[Information shown]
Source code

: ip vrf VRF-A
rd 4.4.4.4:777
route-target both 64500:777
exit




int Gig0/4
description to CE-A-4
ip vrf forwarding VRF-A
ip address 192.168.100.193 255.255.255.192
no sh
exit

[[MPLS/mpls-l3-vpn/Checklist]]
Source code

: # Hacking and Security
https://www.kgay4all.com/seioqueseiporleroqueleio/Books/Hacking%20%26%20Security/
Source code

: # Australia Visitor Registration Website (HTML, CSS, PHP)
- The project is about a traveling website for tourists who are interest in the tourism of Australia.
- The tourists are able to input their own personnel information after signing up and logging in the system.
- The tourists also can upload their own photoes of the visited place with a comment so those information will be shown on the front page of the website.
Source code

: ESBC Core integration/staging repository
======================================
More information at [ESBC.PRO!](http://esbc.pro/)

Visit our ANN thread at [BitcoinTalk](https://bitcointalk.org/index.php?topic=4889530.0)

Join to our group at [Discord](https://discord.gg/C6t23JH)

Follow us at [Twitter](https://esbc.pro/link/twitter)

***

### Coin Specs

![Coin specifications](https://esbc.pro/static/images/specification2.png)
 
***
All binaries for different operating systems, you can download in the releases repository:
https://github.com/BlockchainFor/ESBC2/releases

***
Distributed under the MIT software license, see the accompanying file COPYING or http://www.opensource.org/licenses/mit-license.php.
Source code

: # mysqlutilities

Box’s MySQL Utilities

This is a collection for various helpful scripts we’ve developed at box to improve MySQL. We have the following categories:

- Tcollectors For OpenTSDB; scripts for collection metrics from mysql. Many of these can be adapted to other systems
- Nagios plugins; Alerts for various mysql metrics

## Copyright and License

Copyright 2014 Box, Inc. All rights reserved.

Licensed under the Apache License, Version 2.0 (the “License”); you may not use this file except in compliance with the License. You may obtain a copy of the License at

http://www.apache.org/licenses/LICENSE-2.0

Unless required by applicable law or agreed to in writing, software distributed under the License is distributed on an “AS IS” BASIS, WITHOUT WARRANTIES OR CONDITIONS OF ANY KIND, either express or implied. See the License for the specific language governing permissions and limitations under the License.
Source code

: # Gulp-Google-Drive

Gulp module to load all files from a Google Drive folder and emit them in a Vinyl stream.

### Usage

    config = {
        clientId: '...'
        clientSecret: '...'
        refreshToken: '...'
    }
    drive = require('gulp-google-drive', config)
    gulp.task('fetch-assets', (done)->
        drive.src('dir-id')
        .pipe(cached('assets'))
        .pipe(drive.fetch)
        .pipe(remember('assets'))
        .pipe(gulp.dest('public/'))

==

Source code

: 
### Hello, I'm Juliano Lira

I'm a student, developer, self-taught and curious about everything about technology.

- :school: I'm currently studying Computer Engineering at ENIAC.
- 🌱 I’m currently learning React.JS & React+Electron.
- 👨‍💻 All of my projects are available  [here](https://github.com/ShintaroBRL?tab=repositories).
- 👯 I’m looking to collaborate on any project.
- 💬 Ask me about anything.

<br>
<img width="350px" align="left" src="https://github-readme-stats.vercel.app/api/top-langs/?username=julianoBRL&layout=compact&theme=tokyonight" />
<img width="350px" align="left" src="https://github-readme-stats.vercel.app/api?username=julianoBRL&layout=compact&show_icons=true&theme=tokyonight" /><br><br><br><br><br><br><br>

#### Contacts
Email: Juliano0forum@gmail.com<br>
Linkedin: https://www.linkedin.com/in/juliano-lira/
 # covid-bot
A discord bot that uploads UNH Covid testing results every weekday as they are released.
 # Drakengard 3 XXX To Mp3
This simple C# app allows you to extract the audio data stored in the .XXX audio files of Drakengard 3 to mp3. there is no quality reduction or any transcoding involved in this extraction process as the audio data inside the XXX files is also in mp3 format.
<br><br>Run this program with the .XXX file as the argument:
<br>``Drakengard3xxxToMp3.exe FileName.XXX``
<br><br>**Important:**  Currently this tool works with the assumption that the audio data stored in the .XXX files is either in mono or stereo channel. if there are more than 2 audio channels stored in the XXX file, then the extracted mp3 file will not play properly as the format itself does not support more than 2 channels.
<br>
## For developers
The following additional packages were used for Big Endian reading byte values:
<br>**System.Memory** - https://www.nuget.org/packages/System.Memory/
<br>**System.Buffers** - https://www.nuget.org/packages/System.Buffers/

* * *

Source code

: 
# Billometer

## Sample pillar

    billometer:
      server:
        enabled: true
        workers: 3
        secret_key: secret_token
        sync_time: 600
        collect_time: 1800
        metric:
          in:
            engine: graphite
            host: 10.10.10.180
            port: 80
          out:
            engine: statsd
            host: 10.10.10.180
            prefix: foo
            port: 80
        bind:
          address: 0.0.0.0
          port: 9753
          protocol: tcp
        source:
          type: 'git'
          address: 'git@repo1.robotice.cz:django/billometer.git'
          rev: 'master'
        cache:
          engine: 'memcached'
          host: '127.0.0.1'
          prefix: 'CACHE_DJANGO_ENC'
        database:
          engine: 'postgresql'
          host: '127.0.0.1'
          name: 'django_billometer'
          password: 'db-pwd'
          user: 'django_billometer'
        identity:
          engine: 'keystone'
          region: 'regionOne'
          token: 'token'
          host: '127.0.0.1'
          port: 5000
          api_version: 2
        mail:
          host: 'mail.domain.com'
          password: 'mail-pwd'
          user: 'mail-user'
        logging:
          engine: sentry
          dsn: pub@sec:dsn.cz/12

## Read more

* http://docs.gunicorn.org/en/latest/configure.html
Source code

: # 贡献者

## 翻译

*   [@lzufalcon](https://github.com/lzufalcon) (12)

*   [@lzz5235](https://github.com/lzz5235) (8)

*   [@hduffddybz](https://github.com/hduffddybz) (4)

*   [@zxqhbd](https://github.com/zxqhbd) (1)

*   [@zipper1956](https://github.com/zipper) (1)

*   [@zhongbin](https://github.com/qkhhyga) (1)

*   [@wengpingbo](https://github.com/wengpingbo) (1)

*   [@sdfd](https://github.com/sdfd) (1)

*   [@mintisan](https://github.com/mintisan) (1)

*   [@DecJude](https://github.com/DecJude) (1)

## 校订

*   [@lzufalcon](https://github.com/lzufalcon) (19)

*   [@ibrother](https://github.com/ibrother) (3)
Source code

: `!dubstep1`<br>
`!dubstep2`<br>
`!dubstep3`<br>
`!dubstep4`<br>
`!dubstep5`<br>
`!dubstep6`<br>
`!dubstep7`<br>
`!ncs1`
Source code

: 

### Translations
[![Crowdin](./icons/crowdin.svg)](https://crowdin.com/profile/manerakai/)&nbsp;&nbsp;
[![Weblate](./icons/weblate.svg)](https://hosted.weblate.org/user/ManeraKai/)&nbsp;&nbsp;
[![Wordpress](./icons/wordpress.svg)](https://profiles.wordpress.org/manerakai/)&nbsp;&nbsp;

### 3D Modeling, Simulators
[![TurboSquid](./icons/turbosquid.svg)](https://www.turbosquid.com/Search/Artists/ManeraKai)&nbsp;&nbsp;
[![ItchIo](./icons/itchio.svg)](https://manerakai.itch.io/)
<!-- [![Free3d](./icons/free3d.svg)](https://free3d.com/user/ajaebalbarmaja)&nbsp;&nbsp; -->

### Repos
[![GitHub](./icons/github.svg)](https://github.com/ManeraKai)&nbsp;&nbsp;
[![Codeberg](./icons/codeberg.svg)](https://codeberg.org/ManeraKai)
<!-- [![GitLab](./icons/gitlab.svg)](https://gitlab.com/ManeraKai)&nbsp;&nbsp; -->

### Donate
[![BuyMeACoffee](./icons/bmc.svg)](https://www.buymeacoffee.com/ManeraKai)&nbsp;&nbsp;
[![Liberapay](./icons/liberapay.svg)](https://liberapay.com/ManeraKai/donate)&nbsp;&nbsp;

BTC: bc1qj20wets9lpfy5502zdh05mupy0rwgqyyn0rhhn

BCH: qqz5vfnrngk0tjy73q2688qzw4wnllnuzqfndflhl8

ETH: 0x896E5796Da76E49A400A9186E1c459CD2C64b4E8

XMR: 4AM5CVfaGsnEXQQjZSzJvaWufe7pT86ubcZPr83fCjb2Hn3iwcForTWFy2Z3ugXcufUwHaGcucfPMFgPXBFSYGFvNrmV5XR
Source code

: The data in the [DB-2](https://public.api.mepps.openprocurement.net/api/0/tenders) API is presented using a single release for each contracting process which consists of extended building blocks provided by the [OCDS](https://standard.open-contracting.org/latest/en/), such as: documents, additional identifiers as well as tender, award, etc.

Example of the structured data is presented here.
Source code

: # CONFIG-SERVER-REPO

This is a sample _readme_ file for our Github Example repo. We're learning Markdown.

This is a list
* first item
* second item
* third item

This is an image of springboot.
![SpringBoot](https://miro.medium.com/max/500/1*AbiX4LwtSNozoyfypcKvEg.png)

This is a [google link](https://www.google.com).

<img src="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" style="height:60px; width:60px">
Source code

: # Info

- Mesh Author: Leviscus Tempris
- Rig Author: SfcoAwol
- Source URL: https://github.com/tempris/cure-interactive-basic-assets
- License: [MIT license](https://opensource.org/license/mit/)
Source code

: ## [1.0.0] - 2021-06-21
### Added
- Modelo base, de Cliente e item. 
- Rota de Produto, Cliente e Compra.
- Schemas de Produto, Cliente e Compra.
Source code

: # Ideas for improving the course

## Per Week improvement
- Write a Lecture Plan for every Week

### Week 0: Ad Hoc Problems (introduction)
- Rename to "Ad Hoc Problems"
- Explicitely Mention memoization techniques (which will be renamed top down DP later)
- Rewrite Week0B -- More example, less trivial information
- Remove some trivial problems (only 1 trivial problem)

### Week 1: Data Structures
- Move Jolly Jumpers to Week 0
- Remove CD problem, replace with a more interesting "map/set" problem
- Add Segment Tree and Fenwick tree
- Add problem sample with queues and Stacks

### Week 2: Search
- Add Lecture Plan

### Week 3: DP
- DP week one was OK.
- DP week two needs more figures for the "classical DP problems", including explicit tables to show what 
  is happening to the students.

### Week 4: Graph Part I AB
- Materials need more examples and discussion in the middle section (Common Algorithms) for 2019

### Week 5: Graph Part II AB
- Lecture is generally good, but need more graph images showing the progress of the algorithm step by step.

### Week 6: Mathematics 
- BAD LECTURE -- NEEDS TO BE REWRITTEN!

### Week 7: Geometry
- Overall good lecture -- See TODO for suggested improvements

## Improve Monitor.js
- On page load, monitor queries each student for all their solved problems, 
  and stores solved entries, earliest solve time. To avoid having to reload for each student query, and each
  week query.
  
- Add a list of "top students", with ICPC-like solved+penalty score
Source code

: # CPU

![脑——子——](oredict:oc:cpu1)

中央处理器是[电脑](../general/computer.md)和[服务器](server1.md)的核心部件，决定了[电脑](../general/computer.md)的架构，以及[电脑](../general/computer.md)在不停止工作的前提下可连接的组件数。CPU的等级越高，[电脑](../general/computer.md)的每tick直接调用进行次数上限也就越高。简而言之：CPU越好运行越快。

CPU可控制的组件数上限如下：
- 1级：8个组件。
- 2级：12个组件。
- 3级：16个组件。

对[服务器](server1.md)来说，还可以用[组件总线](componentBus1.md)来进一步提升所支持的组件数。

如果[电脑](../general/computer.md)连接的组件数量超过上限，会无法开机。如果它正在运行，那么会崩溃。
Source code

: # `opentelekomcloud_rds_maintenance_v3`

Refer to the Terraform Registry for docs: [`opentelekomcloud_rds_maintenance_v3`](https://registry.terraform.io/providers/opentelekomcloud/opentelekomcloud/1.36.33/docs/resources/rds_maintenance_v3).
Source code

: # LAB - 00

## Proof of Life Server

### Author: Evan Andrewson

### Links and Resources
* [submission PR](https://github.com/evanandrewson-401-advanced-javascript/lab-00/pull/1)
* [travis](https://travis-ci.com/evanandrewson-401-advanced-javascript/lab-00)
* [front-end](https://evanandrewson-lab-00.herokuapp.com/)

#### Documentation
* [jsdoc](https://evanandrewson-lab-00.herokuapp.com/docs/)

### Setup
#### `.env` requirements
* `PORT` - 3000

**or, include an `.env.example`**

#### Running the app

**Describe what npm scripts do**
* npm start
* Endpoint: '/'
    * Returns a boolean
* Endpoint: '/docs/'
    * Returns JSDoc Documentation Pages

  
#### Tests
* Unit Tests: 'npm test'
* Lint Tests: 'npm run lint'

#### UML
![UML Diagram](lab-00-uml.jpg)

[Task instructions]
From the records, copy every line that contains the string "javascript", matching its case exactly.

[Exercise result]
* [submission PR](https://github.com/evanandrewson-401-advanced-javascript/lab-00/pull/1)
* [travis](https://travis-ci.com/evanandrewson-401-advanced-javascript/lab-00)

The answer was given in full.